I’m training for my first marathon this year and have started to experience some knee problems with my increased training volume. The pain is on the inside of my right knee, which becomes very tender and swollen after running. The therapists I have seen told me it was Patellofemoral Pain Syndrome and gave me mini-squat exercises and some stretches to strengthen the inside of my thigh, but they only seem to make it worse.

 

A:

Knee pain is a common and debilitating condition for recreational and elite runners. Patellofemoral Pain Syndrome (PFPS) is an umbrella term referring to general knee pain and dysfunction around the knee cap. Chronic inflammatory conditions like this can be present unilaterally (on one side of the body) or bilaterally (on both sides of the body).

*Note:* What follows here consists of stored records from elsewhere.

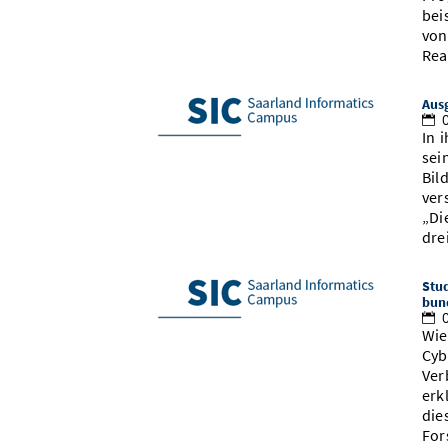
bei
von
Rea
Aus
0
In 
sei
Bil
ver
„Di
dre
Stud
bun
0
Wie
Cyb
Ver
erk
die
For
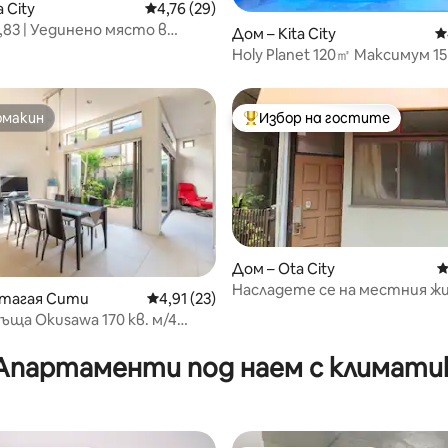
 City
Средна оценка: 4,76 от 5, 29 отзива
4,76 (29)
т 5, 270 отзива
,83 | Уединено място в
Дом – Kita City
С
у | 2 минути до гарата
Holy Planet 120㎡ Максимум 1
игра 1 спирка до Икебукуро 2
до Шинджуку
омакин
Избор на гостите
омакин
Най-популярен избор на гос
Дом – Ota City
С
Насладете се на местния ж
от 5, 20 отзива
етагая Сити
Средна оценка: 4,91 от 5, 23 отзива
4,91 (23)
Токио
ъща Okusawa 170 кв. м/4
Апартаменти под наем с климати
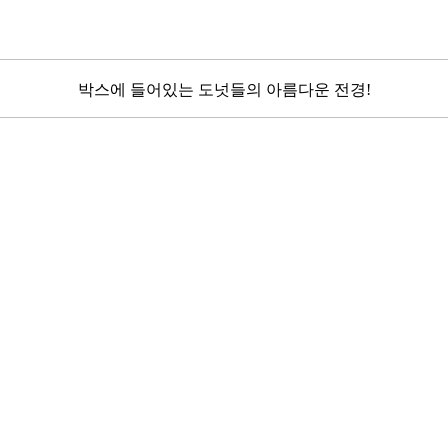
박스에 들어있는 도넛들의 아름다운 전경!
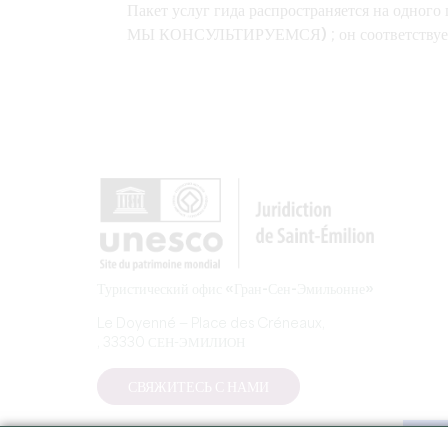
Пакет услуг гида распространяется на одного
МЫ КОНСУЛЬТИРУЕМСЯ)
; он соответству
Туристический офис «Гран-Сен-Эмильонне»
Le Doyenné — Place des Créneaux,
, 33330 СЕН-ЭМИЛИОН
СВЯЖИТЕСЬ С НАМИ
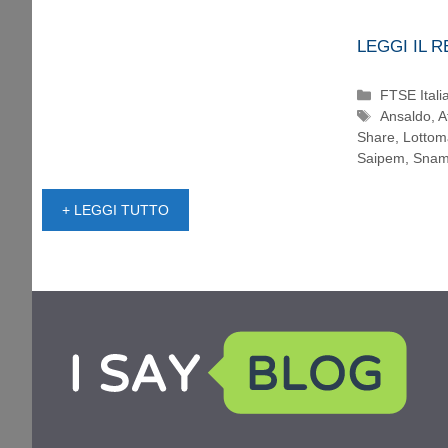
LEGGI IL 
Categorie
FTSE Itali
Tag
Ansaldo
,
A
Share
,
Lottom
Saipem
,
Snam
+ LEGGI TUTTO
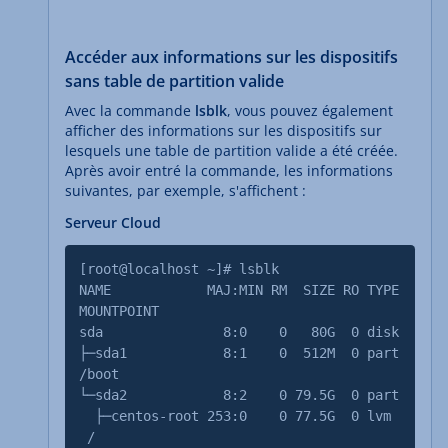
Accéder aux informations sur les dispositifs
sans table de partition valide
Avec la commande
lsblk
, vous pouvez également
afficher des informations sur les dispositifs sur
lesquels une table de partition valide a été créée.
Après avoir entré la commande, les informations
suivantes, par exemple, s'affichent :
Serveur Cloud
[root@localhost ~]# lsblk
NAME MAJ:MIN RM SIZE RO TYPE
MOUNTPOINT
sda 8:0 0 80G 0 disk
├─sda1 8:1 0 512M 0 part
/boot
└─sda2 8:2 0 79.5G 0 part
├─centos-root 253:0 0 77.5G 0 lvm
/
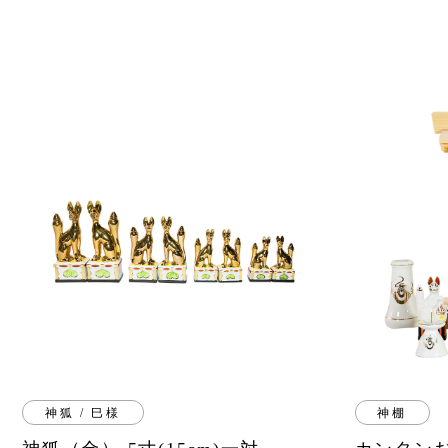
神狐 / 巳様
神棚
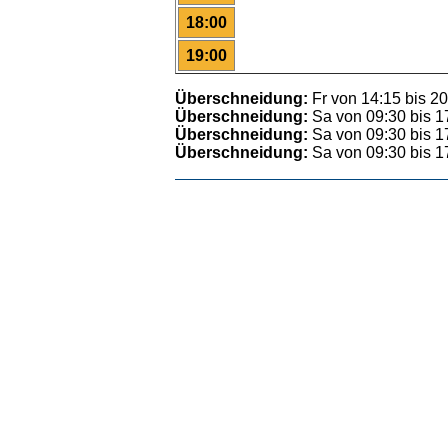
18:00
19:00
Überschneidung:
Fr von 14:15 bis 20
Überschneidung:
Sa von 09:30 bis 1
Überschneidung:
Sa von 09:30 bis 1
Überschneidung:
Sa von 09:30 bis 1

Since many of the muscles and tendons attaching to the knee originate from the hip and pelvis, it is important to assess the pelvis when evaluating these injuries. Pelvic misalignment and associated muscle imbalances can cause changes in mechanics at the knee, resulting in increased wear and tear of the knee, such as behind the patella or at the knee tendon attachments (pes anserine attachment). There is also logical reason as to why the mini squat exercises are exacerbating your knee pain. The exercise is meant to strengthen the Vastus Medialis muscle which in theory is suppose to "fix" how the knee cap tracks which should reduce the friction that the knee cap is experiencing. New studies have shown that the vastus medialis is not fascially attached to the knee cap and actually does not change how it tracks. The exercise may in turn create more pressure onto the knee cap and the surrounding bursa. At Evolution Sport Therapy, we tackle this issue via multiple fronts. Neutral pelvic alignment must be achieved , then active release technique and myofascial release where the Quad (front Thigh muscle) attaches onto the knee cap to relieve the pressure on the knee cap. Then strengthening the glut med and hamstring muscles to help stabilize the pelvis and knee to make sure your body can withstand the rigours of running.